== Questions ==
**a)** In the post about Kevin's birthday, list the three outcomes that eight or nine identified kids in one class could result in.
**b)** Reproduce word for word the stretch of the post about Kevin's birthday from "August is almost" through "a different time.".

== Document text ==
Monday, Monday

August is almost in the books and school here in Canada starts up shortly.  This time of year also brings with it the memories of birthdays past.  It would have been Kevin’s birthday tomorrow.  It was a week long event, at minimum.  His sister’s birthday follows two days later.  It was busy, and demanding, and absolutely exhausting, and I miss it so much.  His poor sister is left dealing with the hollowness of what was and now what is.  She’s actually talked about moving her birthday celebration to a different time.

Although Kevin’s birthday was a good thing, the impending return to work was not so good.  So while we celebrated birthdays, there was always the underlying awareness that soon structure would return to the house with Kevin going off to school.  He’d get his old 10 speed bicycle out and check the brakes, make sure his carrier basket was sturdy and well attached and that was about it.

As he himself would say, he was a man of extreme highs and lows.  Returning to work started the journey to low, and the first day of school when he met the kids in the classroom could either take him right to the bottom or level him out.  I remember one year he had a class with a couple of “identified” kids in it, not unusual, but it was the six or seven that should have been identified that were the problem.  When you have 28 kids in the class, having eight or nine identified kids  could result in chaos for everyone, a poor learning experience for others, and frustration for the teacher.

Lens distortion estimation data:
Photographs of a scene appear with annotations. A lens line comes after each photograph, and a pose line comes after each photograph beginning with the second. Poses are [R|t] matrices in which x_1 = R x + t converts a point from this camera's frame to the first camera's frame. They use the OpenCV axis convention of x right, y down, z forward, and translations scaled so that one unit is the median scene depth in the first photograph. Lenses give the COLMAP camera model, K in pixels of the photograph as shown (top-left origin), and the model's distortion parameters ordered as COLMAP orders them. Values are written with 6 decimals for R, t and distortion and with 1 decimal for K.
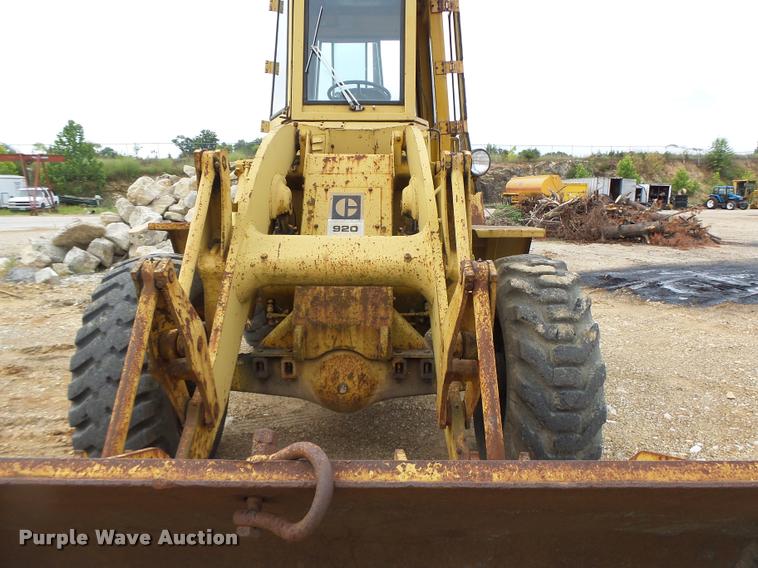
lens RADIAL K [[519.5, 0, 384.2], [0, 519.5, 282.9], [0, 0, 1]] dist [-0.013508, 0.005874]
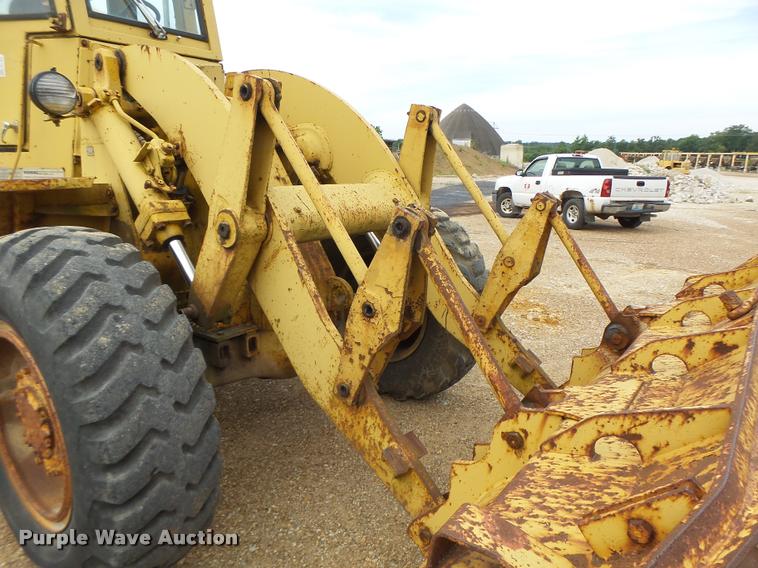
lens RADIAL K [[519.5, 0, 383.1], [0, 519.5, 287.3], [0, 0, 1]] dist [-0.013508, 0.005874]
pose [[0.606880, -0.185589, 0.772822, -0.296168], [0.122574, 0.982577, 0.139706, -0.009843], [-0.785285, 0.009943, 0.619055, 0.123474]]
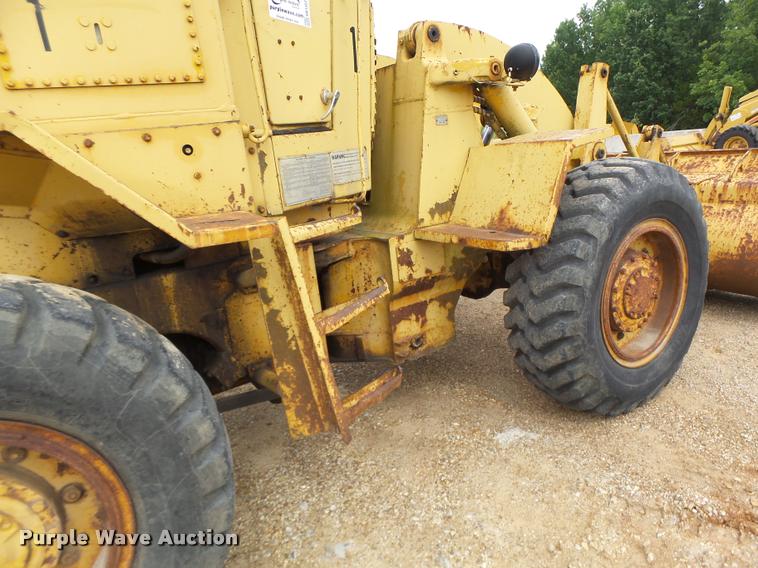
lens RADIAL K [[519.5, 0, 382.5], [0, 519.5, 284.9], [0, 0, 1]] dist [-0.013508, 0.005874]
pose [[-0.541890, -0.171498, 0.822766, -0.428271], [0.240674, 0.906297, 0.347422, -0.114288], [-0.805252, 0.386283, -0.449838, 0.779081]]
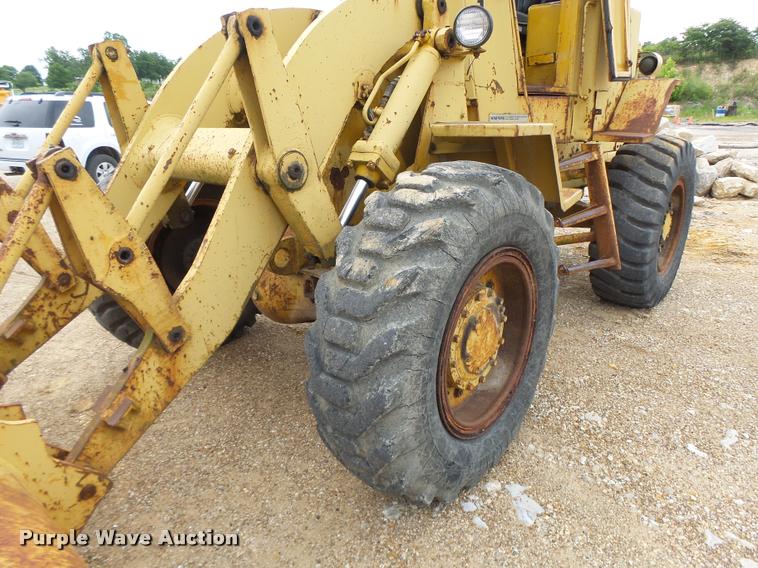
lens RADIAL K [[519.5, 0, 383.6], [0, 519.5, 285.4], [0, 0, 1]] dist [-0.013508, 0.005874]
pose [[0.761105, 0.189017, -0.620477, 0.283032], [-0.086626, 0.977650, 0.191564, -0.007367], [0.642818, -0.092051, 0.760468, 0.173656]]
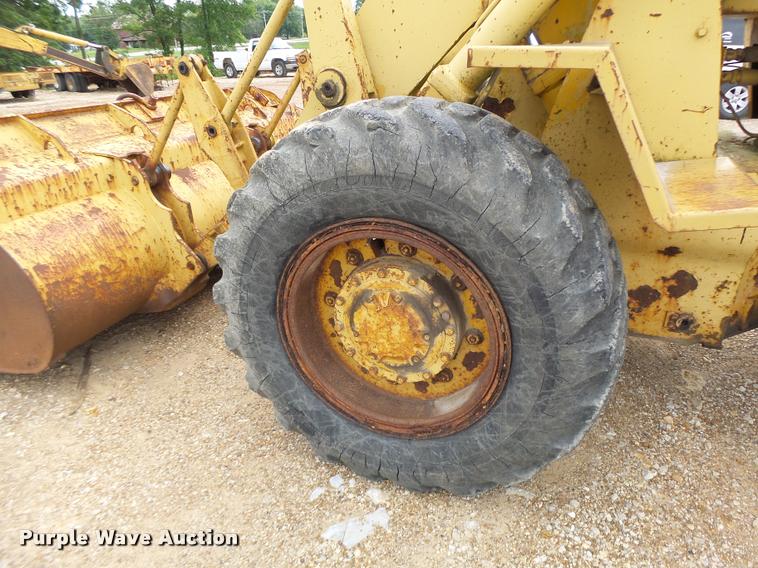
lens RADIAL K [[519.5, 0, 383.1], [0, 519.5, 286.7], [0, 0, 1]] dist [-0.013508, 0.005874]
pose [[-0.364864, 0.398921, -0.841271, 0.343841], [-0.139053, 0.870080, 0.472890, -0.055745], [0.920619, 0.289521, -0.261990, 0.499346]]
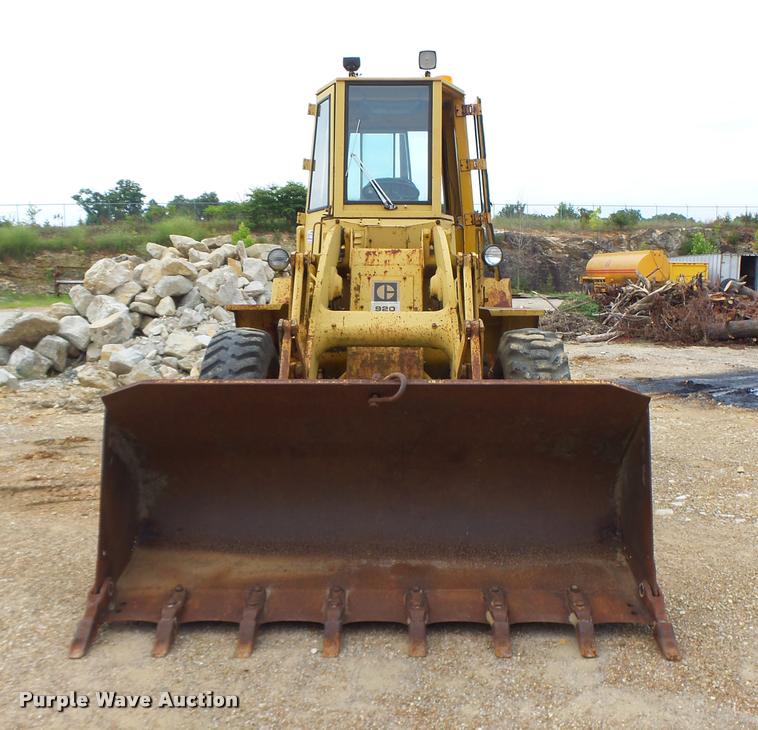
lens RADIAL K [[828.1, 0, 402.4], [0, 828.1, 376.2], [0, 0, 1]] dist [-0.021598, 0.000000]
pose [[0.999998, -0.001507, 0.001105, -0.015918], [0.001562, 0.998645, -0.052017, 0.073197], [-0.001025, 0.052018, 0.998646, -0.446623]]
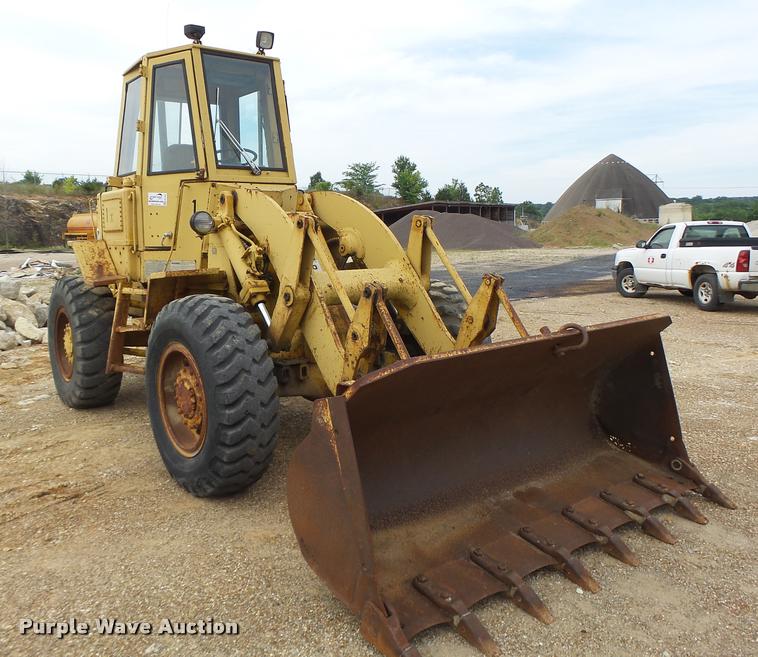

== List of solutions ==
**a)**
- Chaos for everyone
- A poor learning experience for others
- Frustration for the teacher

**b)**
August is almost in the books and school here in Canada starts up shortly.  This time of year also brings with it the memories of birthdays past.  It would have been Kevin’s birthday tomorrow.  It was a week long event, at minimum.  His sister’s birthday follows two days later.  It was busy, and demanding, and absolutely exhausting, and I miss it so much.  His poor sister is left dealing with the hollowness of what was and now what is.  She’s actually talked about moving her birthday celebration to a different time.